DATASET ENTRIES START

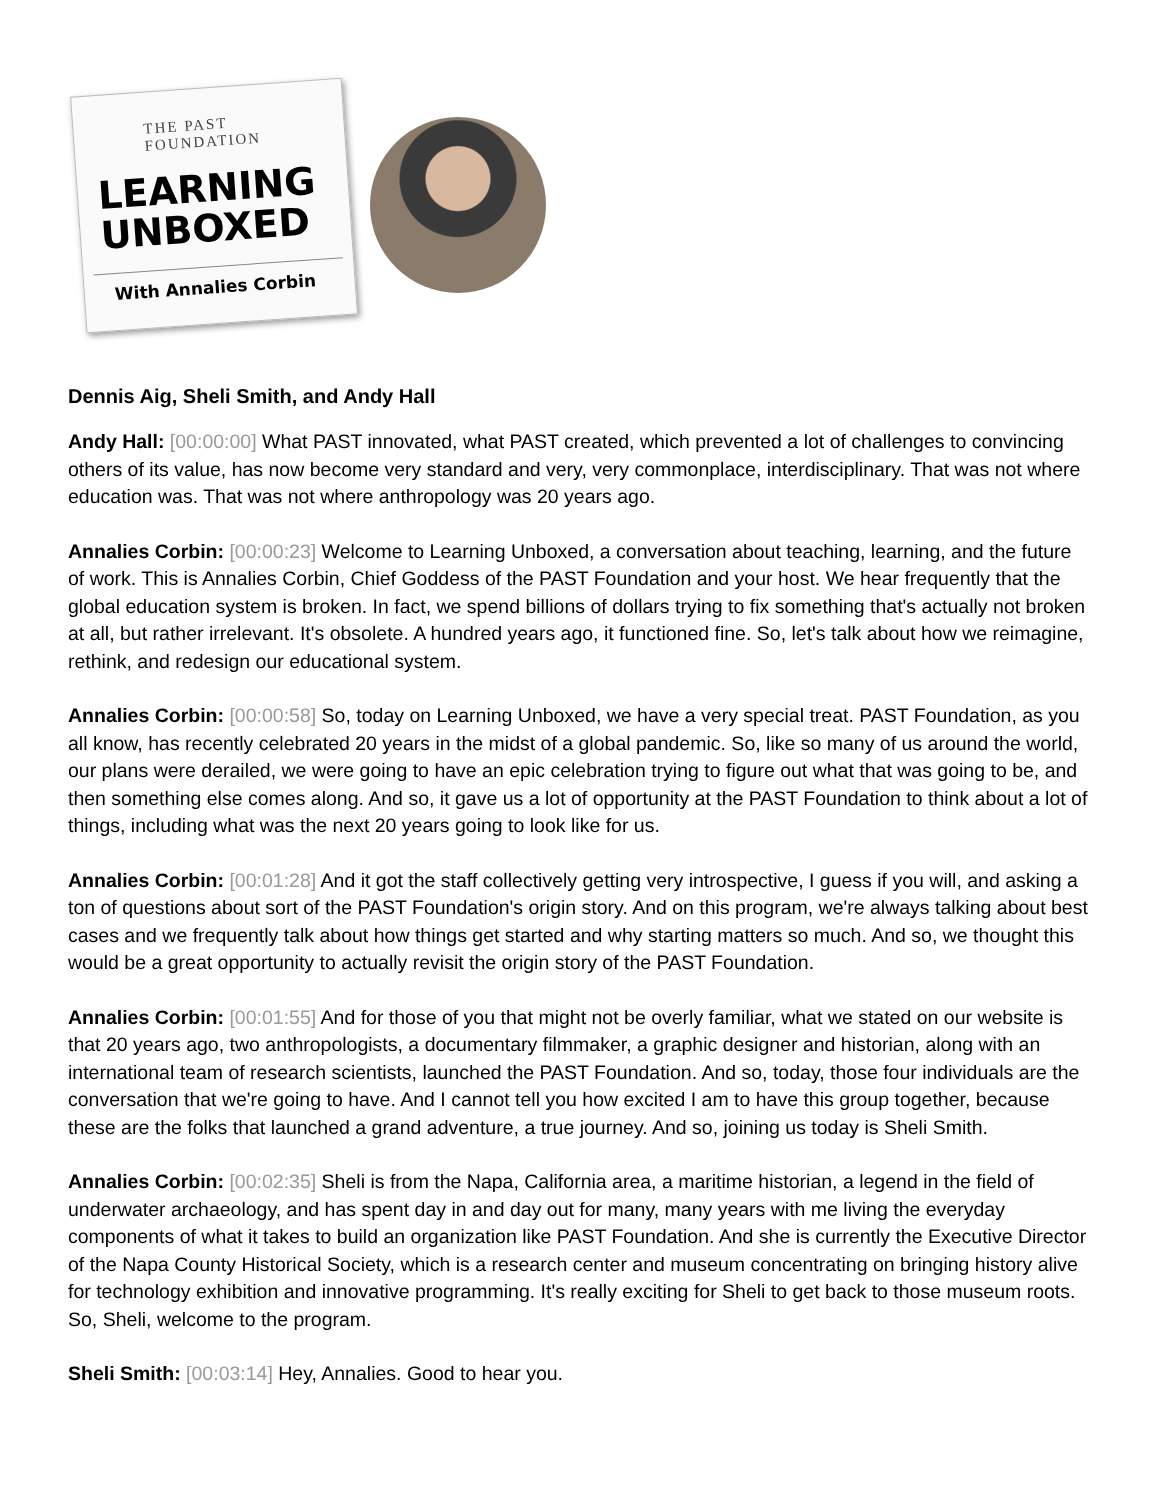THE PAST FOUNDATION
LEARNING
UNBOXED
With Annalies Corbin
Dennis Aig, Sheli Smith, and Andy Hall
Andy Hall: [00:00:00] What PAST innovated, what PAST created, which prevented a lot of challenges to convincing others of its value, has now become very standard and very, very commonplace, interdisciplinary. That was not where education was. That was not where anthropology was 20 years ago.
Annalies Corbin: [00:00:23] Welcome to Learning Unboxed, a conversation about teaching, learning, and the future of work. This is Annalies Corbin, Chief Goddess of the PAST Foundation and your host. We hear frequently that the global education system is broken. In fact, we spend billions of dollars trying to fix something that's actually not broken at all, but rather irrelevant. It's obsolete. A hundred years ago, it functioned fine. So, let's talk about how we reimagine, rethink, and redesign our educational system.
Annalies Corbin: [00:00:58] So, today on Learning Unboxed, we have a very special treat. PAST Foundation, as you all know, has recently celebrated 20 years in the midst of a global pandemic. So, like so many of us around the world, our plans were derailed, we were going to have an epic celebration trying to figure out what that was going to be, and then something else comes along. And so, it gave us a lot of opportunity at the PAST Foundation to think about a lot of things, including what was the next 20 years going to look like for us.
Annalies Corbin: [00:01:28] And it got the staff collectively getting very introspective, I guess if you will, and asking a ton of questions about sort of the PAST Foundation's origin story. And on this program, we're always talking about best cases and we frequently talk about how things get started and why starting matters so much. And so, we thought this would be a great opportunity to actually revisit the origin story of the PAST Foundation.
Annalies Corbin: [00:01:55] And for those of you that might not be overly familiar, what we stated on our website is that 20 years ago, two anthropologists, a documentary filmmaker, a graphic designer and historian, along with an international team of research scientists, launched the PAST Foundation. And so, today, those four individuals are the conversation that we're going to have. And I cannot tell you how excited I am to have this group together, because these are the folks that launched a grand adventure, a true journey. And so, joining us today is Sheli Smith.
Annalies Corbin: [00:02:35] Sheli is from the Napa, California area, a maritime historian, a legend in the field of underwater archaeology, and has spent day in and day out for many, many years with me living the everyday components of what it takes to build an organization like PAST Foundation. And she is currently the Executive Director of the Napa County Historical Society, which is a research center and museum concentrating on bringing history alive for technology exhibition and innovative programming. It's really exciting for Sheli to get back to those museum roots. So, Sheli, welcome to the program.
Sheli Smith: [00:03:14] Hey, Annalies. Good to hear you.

DATASET ENTRIES END
DATASET ENTRIES START

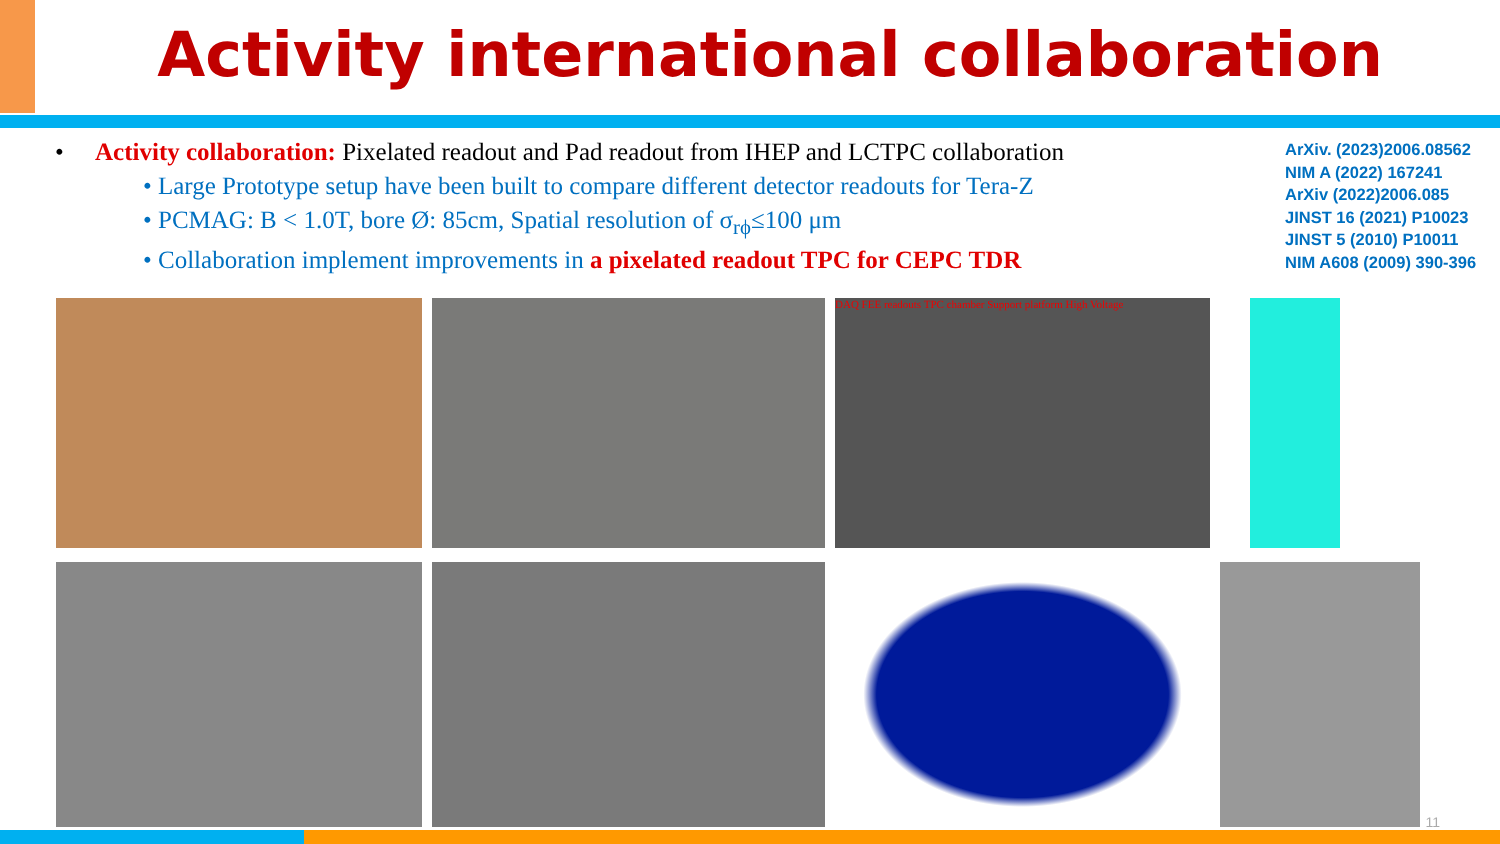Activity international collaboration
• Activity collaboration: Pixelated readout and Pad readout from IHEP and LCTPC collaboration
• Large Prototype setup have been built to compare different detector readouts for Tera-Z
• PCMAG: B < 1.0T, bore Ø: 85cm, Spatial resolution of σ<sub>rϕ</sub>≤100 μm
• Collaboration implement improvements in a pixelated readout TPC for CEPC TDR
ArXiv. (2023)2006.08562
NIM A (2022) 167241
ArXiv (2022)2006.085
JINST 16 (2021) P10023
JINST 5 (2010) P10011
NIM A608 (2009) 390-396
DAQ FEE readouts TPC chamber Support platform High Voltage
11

DATASET ENTRIES END

WORK ORDER: Extract every line from the records above that contains the word "frequently".

WRITTEN REPLY:
Annalies Corbin: [00:00:23] Welcome to Learning Unboxed, a conversation about teaching, learning, and the future of work. This is Annalies Corbin, Chief Goddess of the PAST Foundation and your host. We hear frequently that the global education system is broken. In fact, we spend billions of dollars trying to fix something that's actually not broken at all, but rather irrelevant. It's obsolete. A hundred years ago, it functioned fine. So, let's talk about how we reimagine, rethink, and redesign our educational system.
Annalies Corbin: [00:01:28] And it got the staff collectively getting very introspective, I guess if you will, and asking a ton of questions about sort of the PAST Foundation's origin story. And on this program, we're always talking about best cases and we frequently talk about how things get started and why starting matters so much. And so, we thought this would be a great opportunity to actually revisit the origin story of the PAST Foundation.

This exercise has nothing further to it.